PROBLEM TO WORK ON
Below are some entries. Repeat exactly the lines from the one with "click(871, 136)" through the one with "mouse_move(911, 187)", and only those.
::: ENTRIES SUPPLIED :::
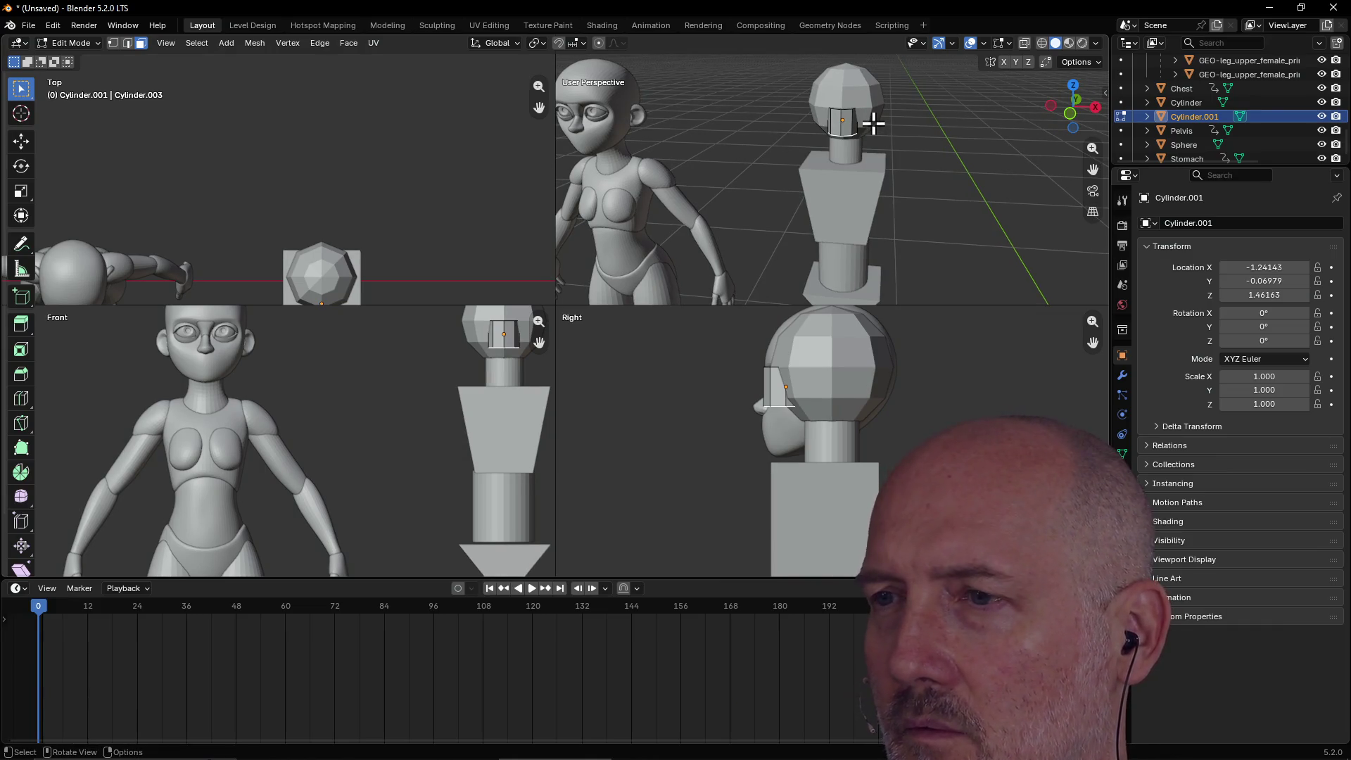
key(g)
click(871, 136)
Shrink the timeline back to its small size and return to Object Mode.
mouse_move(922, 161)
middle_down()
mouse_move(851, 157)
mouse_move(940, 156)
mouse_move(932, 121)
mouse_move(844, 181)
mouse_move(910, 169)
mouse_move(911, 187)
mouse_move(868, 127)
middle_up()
:::
::: ENTRIES SUPPLIED :::
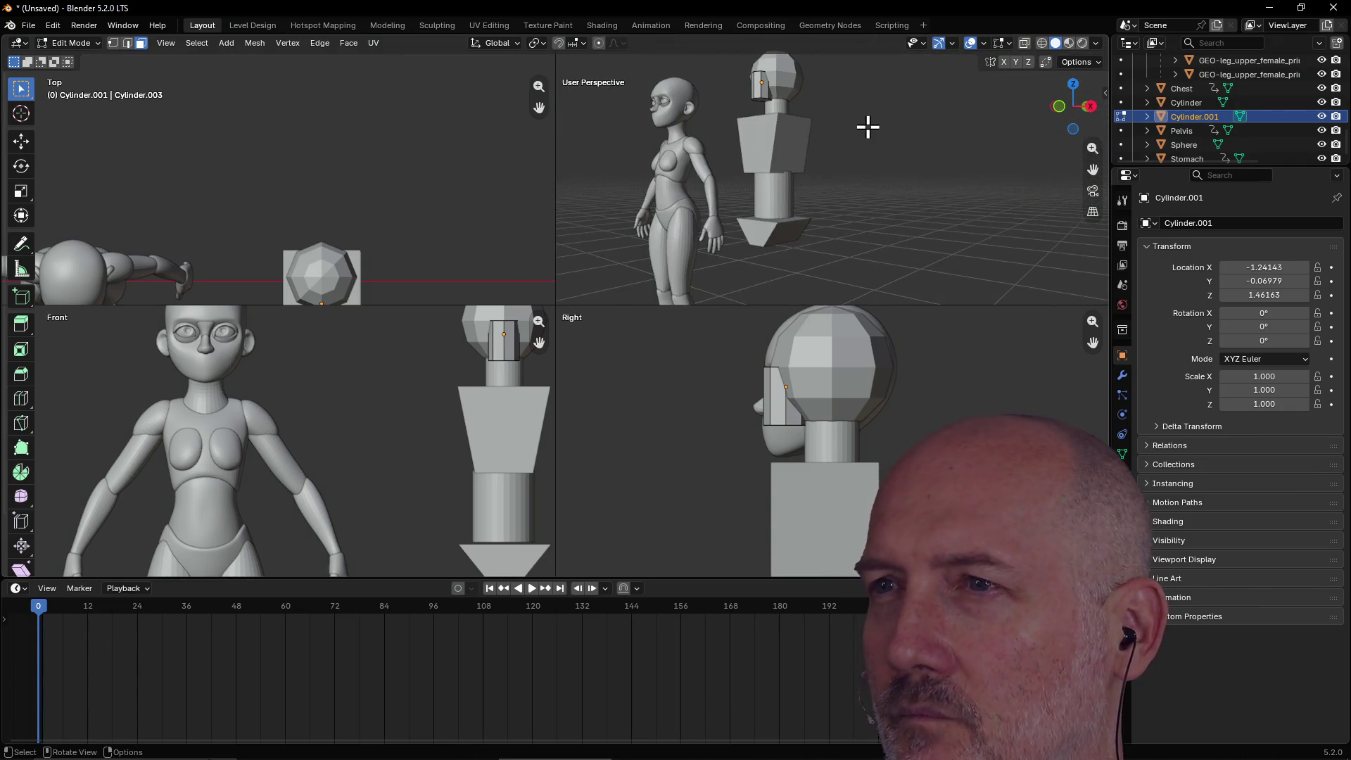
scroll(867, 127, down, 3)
:::
RESULT BELOW
click(871, 136)
Shrink the timeline back to its small size and return to Object Mode.
mouse_move(922, 161)
middle_down()
mouse_move(851, 157)
mouse_move(940, 156)
mouse_move(932, 121)
mouse_move(844, 181)
mouse_move(910, 169)
mouse_move(911, 187)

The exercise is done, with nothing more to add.